On estime que la population pourrait atteindre le million d'habitants entre 2025 et 2030. En attendant, si l'on ajoute aux résidents les membres de la diaspora établie hors de l'île, on obtient déjà ce chiffre élevé : il y aurait d'ores et déjà un million de Réunionnais dans le monde.
Mais le nombre de chômeurs lui, toutes catégories confondues dépasse les 130 000 actuellement et ne cesse d'augmenter en raison de l'inertie et de l'incapacité de nos élus à résoudre cette équation. A vrai dire, à trouver de nouveaux relais de croissance pour notre île.
Croire que nous réduirons le chômage à la Réunion en subventionnant l'emploi ou en redistribuant les ressources à coups d'allocations diverses est une illusion !
Croire que l'innovation, l'investissement dans la production locale sans conquêtes de marchés sur l'extérieur, est un coup d'épée dans l'eau !
Le constat est dur : le secteur du BTP, très dépendant de la commande publique, stagne ; l' industrie agroalimentaire tourne à 70% de son régime en raison d'une concurrence accrue des importations ; nos réseaux de distribution alimentaire sont entre les mains de quelques groupes qui contrôlent 70% des ventes, idem pour les secteurs de la téléphonie, de l'énergie et de l'aérien ; notre agriculture est sous perfusion.

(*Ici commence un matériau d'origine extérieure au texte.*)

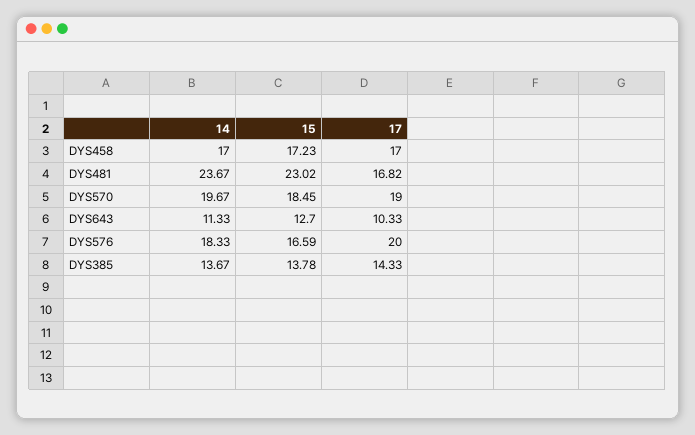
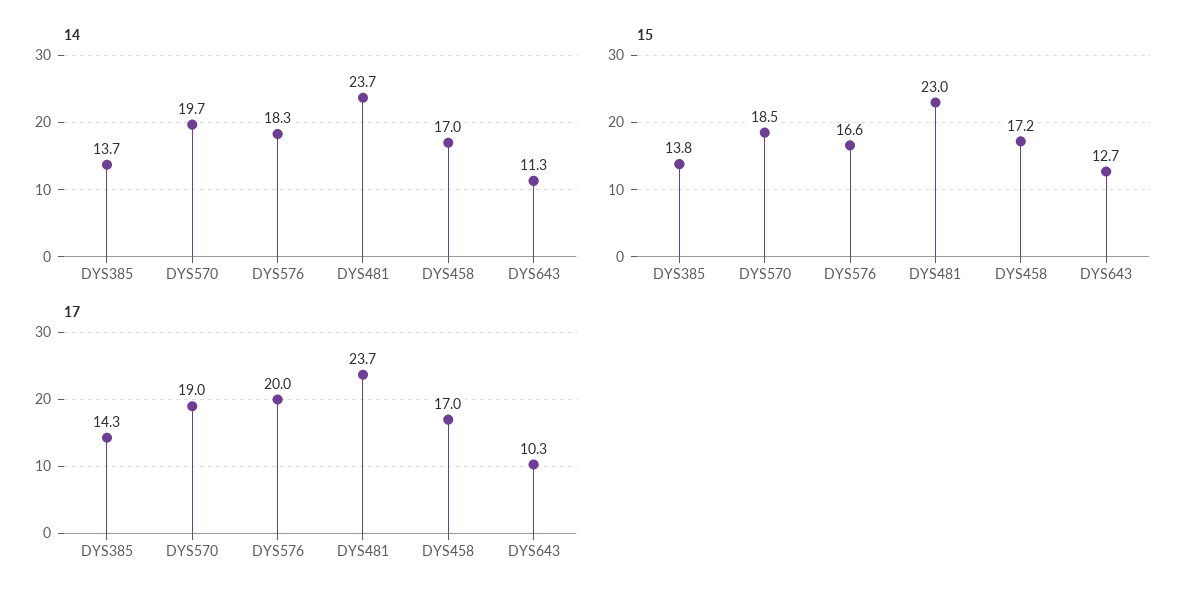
  {
    "14": {
      "DYS458": 17,
      "DYS481": 23.67,
      "DYS570": 19.67,
      "DYS643": 11.33,
      "DYS576": 18.33,
      "DYS385": 13.67
    },
    "15": {
      "DYS458": 17.23,
      "DYS481": 23.02,
      "DYS570": 18.45,
      "DYS643": 12.7,
      "DYS576": 16.59,
      "DYS385": 13.78
    },
    "17": {
      "DYS458": 17,
-     "DYS481": 16.82,
+     "DYS481": 23.7,
      "DYS570": 19,
      "DYS643": 10.33,
      "DYS576": 20,
      "DYS385": 14.33
    }
  }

Et bien d'autres secteurs sont à l'agonie. Et pour noircir le tableau, le crédit aux entreprises s'assèche. La concurrence devenant si intensive sur un grand nombre de segments de marché limités en croissance, met en péril les remboursements de crédits.

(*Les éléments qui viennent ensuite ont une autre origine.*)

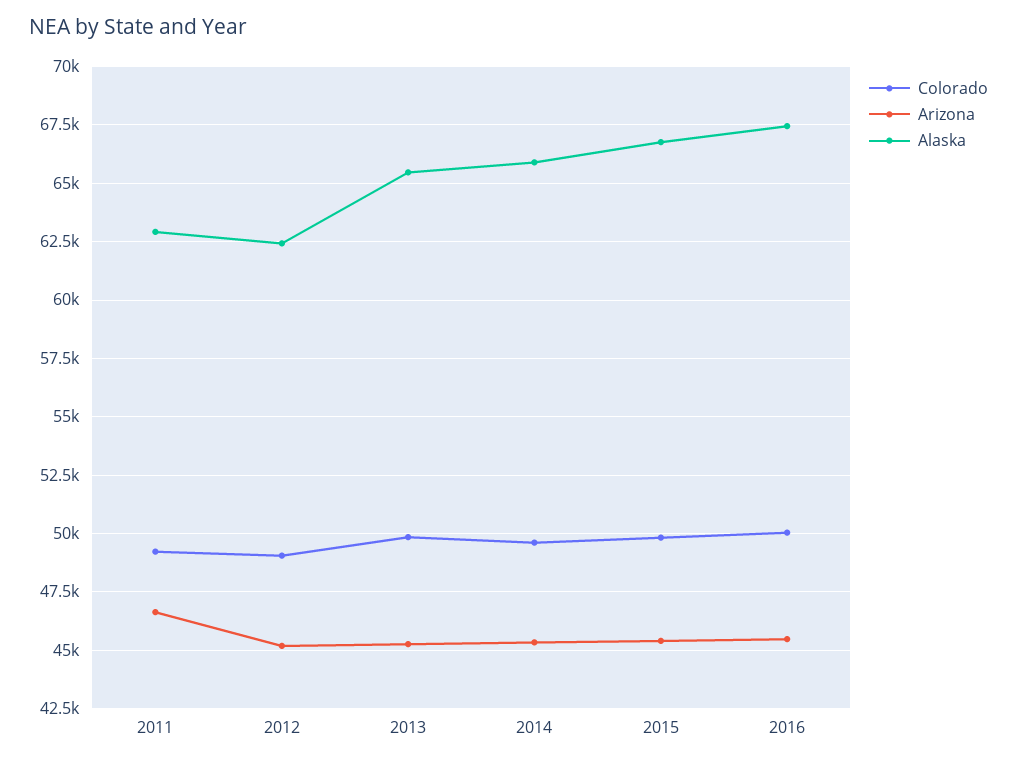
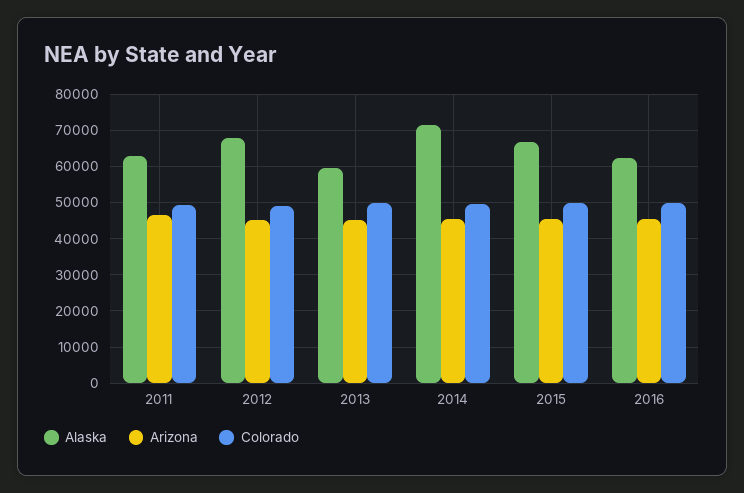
  {
    "Colorado": {
      "2011": 49000,
      "2012": 49000,
      "2013": 50000,
      "2014": 49500,
      "2015": 50000,
      "2016": 50000
    },
    "Arizona": {
      "2011": 46500,
      "2012": 45000,
      "2013": 45500,
      "2014": 45500,
      "2015": 45500,
      "2016": 45500
    },
    "Alaska": {
      "2011": 63000,
-     "2012": 62500,
+     "2012": 68000,
-     "2013": 65500,
+     "2013": 60000,
-     "2014": 66000,
+     "2014": 72000,
      "2015": 67000,
-     "2016": 67500
+     "2016": 62000
    }
  }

Et cette problématique d'assèchement du crédit est accentuée par des outils fiscaux (zone franche d'activité, défiscalisation productive, abattements fiscaux divers) mal orientés.
La Réunion ne peut plus être une économie de comptoir. Il faut aller chercher l'activité là où elle se trouve avec un régime juridique et fiscal favorisant l'innovation, la recherche et la compétitivité internationale de nos entreprises.
Nous sommes un territoire européen du bout du monde avec des handicaps structurels (insularité, éloignement, coût des intrants élevé. ..) qui doit puiser son intelligence dans son label communautaire, sa position géographique, sa jeunesse hautement qualifiée, son tissu économique dynamique et ses pôles de recherche dans les secteurs émergents, pour bâtir un nouveau modèle de développement à même de réconcilier les différentes franges de notre population victimes d'injustices sociale et fiscale.
Il n'y pas d'avenir dans l'économie de comptoir ! Il n'y a pas d'avenir dans le nombrilisme ! Prendre de la hauteur, c'est voir plus loin !
Et la France, en manque de compétitivité et sous contrainte budgétaire, ne pourra indéfiniment répondre au problème de l'emploi local par un traitement social, financé avec de la dette publique.
En définitive, nous aurions tout à gagner en prônant la préférence économique en lieu et place de la préférence nationale ou régionale, devenue le propre des territoires menacés sur le plan économique, notamment les PIIGS ( Portugal, Italie, Irlande, Grèce, Espagne) et le leitmotiv des politiques populistes".